S: Have you had any memorable experiences at research conferences?
LS: Several times I’ve found myself sitting next to a colleague who is a policymaker or a family member or both, and as they’re hearing research presentations about failures of the health-care system during the transition to adulthood or other suboptimal outcome, they’ve told me how it sounds exactly like their experiences 20 or 30 years ago. It blows my mind every time that experiences are not changing, especially given all the research we produce!
S: How has the COVID-19 pandemic affected your research?
LS: My team can and does operate primarily remotely, and it’s been truly disorienting to have team members whom I’ve never met come and go. I’m excited about the opportunities to recruit and work with people in a wider range of settings, though.
S: Which journals and magazines do you read most?
LS: I read everything Health Affairs produces, the American Journal of Public Health, and follow The Incidental Economist religiously.

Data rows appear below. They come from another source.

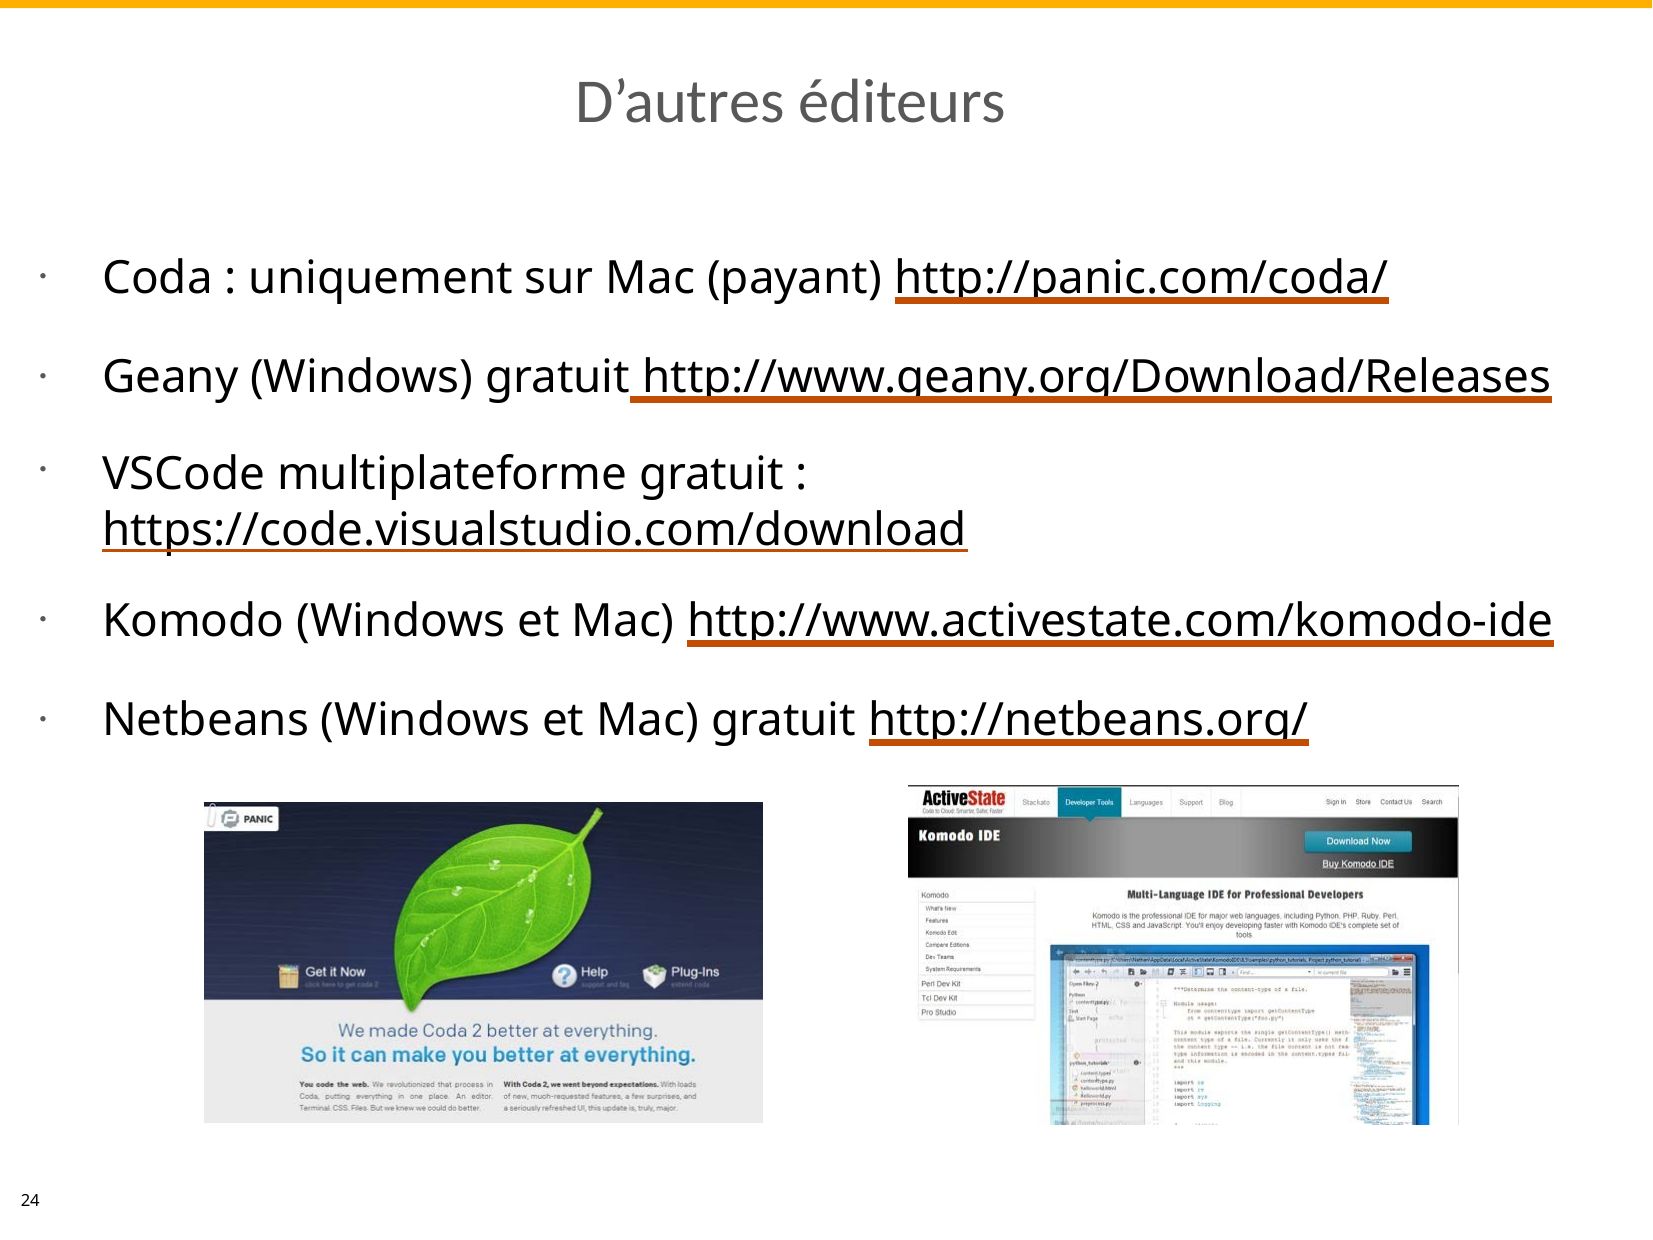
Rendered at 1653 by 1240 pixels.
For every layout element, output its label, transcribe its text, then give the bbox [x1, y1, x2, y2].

picture [204, 802, 763, 1123]
text_box Coda : uniquement sur Mac (payant) http://panic.com/coda/ Geany (Windows) gratuit http://www.geany.org/Download/Releases VSCode multiplateforme gratuit : https://code.visualstudio.com/download Komodo (Windows et Mac) http://www.activestate.com/komodo-ide Netbeans (Windows et Mac) gratuit http://netbeans.org/ [37, 245, 1577, 753]
text_box <numéro> [14, 1189, 46, 1213]
title D’autres éditeurs [572, 58, 1088, 268]
picture [908, 785, 1459, 1125]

S: What are you reading right now?
LS: I may work in neurodevelopment, but because I focus on policy and the use of secondary or administrative data, I have almost no training in how kids experience development and growth. As a parent, I’m always reading books about baby brains or child development in hopes there’s a decoder ring out there.

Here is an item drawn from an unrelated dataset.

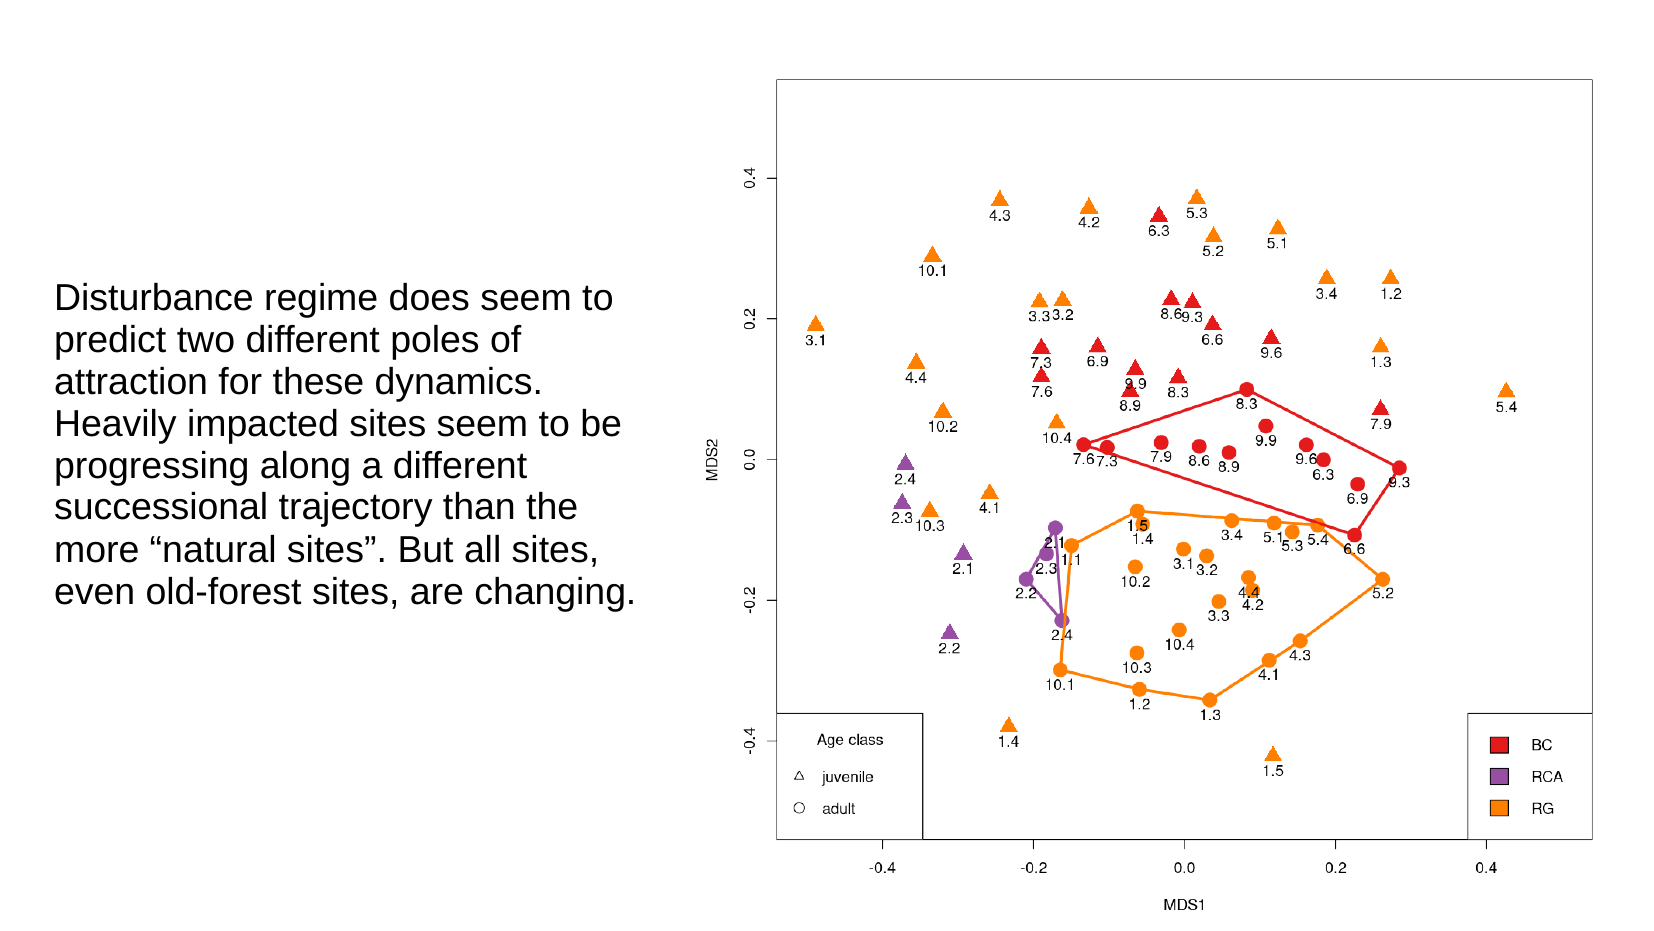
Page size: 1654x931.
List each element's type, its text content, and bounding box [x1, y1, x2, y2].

text_box Disturbance regime does seem to predict two different poles of attraction for these dynamics. Heavily impacted sites seem to be progressing along a different successional trajectory than the more “natural sites”. But all sites, even old-forest sites, are changing. [39, 268, 672, 708]
picture [700, 3, 1631, 931]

S: Are you active on social media?
LS: Our new Policy Impact Project is active on Twitter, and several of our local initiatives, including the Philly Autism Project, really represent what’s happening in our communities on Instagram and elsewhere in the social media-verse.
S: How many unread emails are in your inbox right now?
LS: Zero unread emails is my daily compulsion.
S: Does your lab have any traditions?
LS: We have a solid team of conversation starters, so our team check-in meetings almost always involve lots of laughing and self-disclosures, like the types of candy people hate or over-rated food combos.
S: Does your lab have a mascot?
LS: No lab mascot — Philly has hit our quota for confusing, entertaining mascots!